Supplied entries -
· · · ·
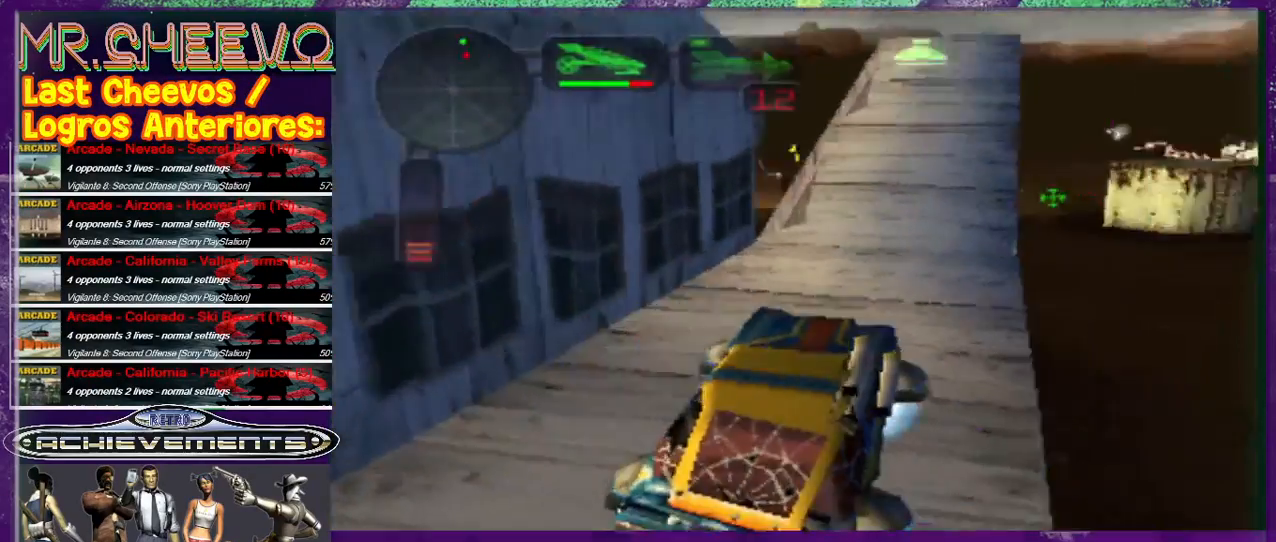
{"buttons": [], "left_stick": "up-left", "events": [[33, "left_stick", "up-left"], [233, "CROSS", "down"], [267, "CROSS", "up"]]}
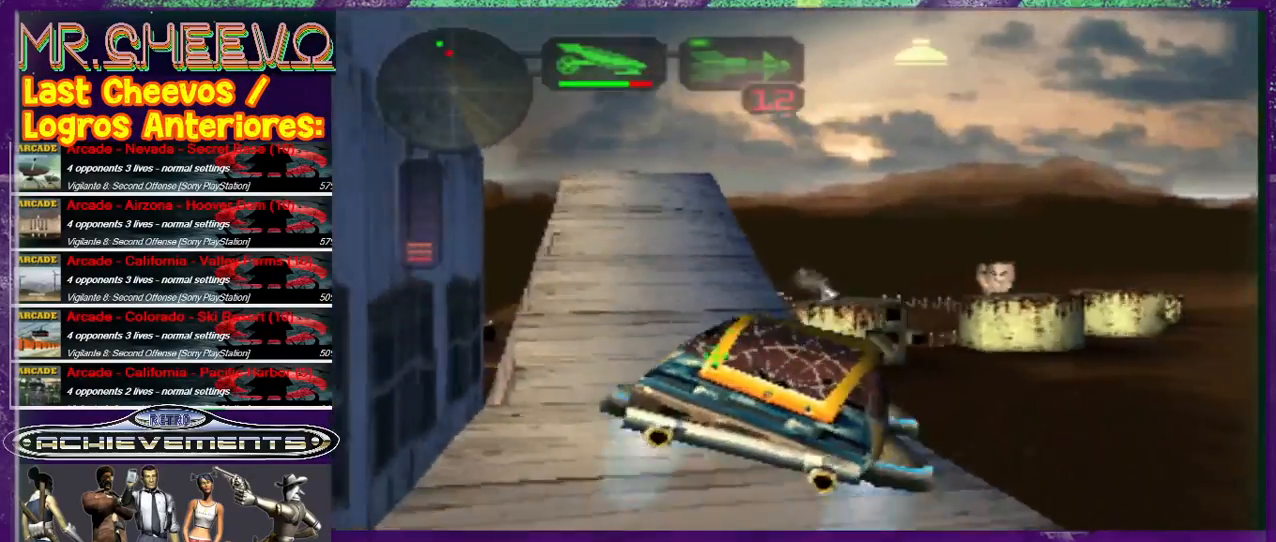
{"buttons": [], "left_stick": "left", "events": [[267, "left_stick", "up"], [467, "left_stick", "left"]]}
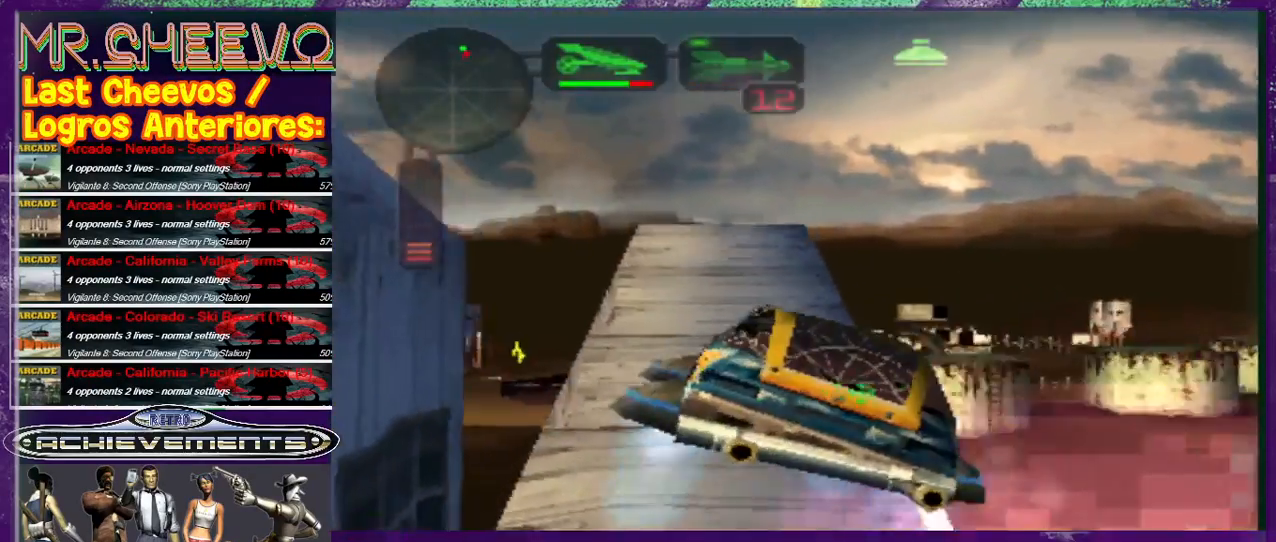
{"buttons": [], "left_stick": "up-left", "events": [[67, "left_stick", "down-left"], [400, "left_stick", "up-left"], [433, "CROSS", "down"], [500, "CROSS", "up"]]}
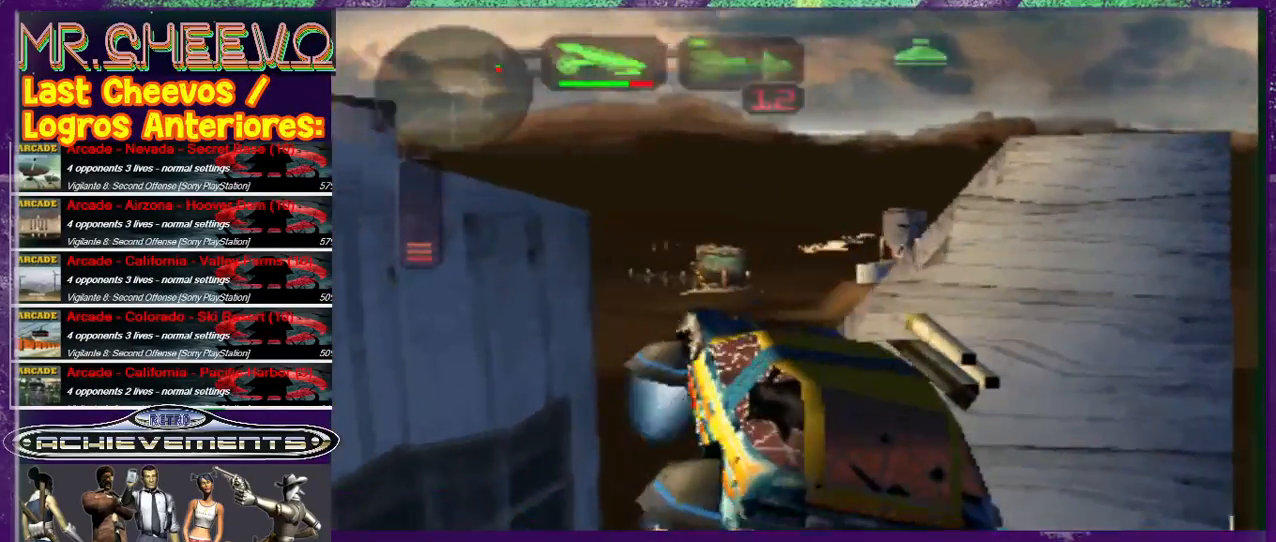
{"buttons": ["CROSS"], "left_stick": "up", "events": [[100, "CROSS", "down"], [133, "CROSS", "up"], [267, "CROSS", "down"], [267, "left_stick", "up"], [333, "CROSS", "up"], [367, "CROSS", "down"], [467, "CROSS", "up"], [500, "CROSS", "down"]]}
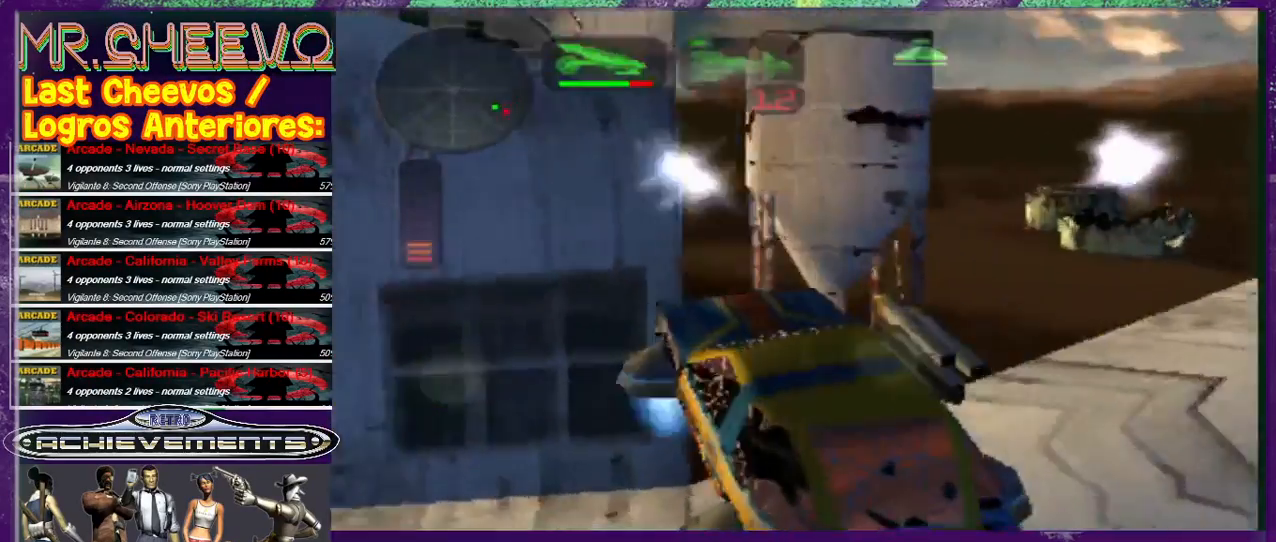
{"buttons": ["CROSS"], "left_stick": "up-right", "events": [[233, "CROSS", "up"], [233, "left_stick", "up-left"], [400, "left_stick", "up-right"], [433, "CROSS", "down"]]}
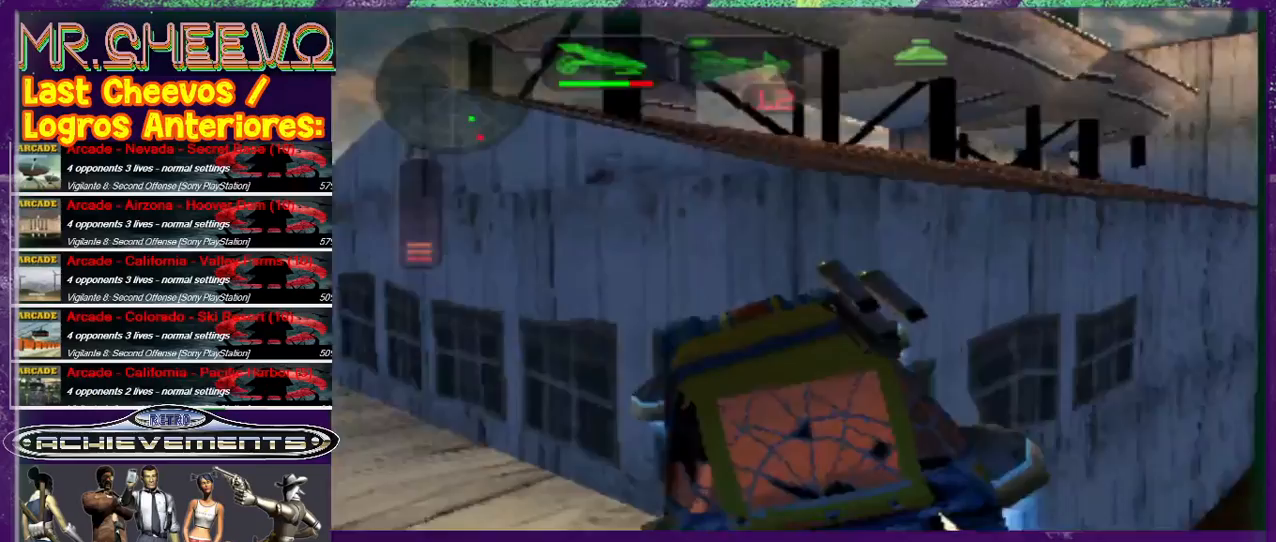
{"buttons": [], "left_stick": "up-right", "events": [[133, "CROSS", "up"], [200, "CROSS", "down"], [300, "CROSS", "up"], [333, "CROSS", "down"], [400, "CROSS", "up"], [467, "CROSS", "down"], [500, "CROSS", "up"]]}
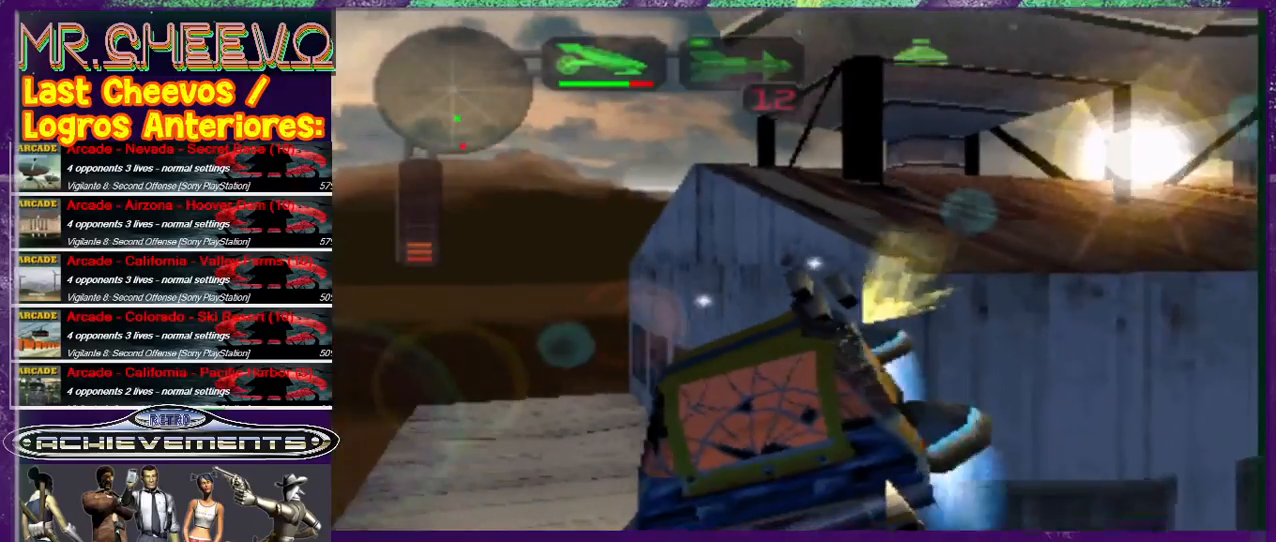
{"buttons": [], "left_stick": "up-right", "events": [[167, "CROSS", "down"], [233, "CROSS", "up"], [333, "CROSS", "down"], [367, "CROSS", "up"]]}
· · · ·
Your instructions -
Search the material for "down" and copy each matching line.

Output of the task -
{"buttons": [], "left_stick": "up-left", "events": [[33, "left_stick", "up-left"], [233, "CROSS", "down"], [267, "CROSS", "up"]]}
{"buttons": [], "left_stick": "up-left", "events": [[67, "left_stick", "down-left"], [400, "left_stick", "up-left"], [433, "CROSS", "down"], [500, "CROSS", "up"]]}
{"buttons": ["CROSS"], "left_stick": "up", "events": [[100, "CROSS", "down"], [133, "CROSS", "up"], [267, "CROSS", "down"], [267, "left_stick", "up"], [333, "CROSS", "up"], [367, "CROSS", "down"], [467, "CROSS", "up"], [500, "CROSS", "down"]]}
{"buttons": ["CROSS"], "left_stick": "up-right", "events": [[233, "CROSS", "up"], [233, "left_stick", "up-left"], [400, "left_stick", "up-right"], [433, "CROSS", "down"]]}
{"buttons": [], "left_stick": "up-right", "events": [[133, "CROSS", "up"], [200, "CROSS", "down"], [300, "CROSS", "up"], [333, "CROSS", "down"], [400, "CROSS", "up"], [467, "CROSS", "down"], [500, "CROSS", "up"]]}
{"buttons": [], "left_stick": "up-right", "events": [[167, "CROSS", "down"], [233, "CROSS", "up"], [333, "CROSS", "down"], [367, "CROSS", "up"]]}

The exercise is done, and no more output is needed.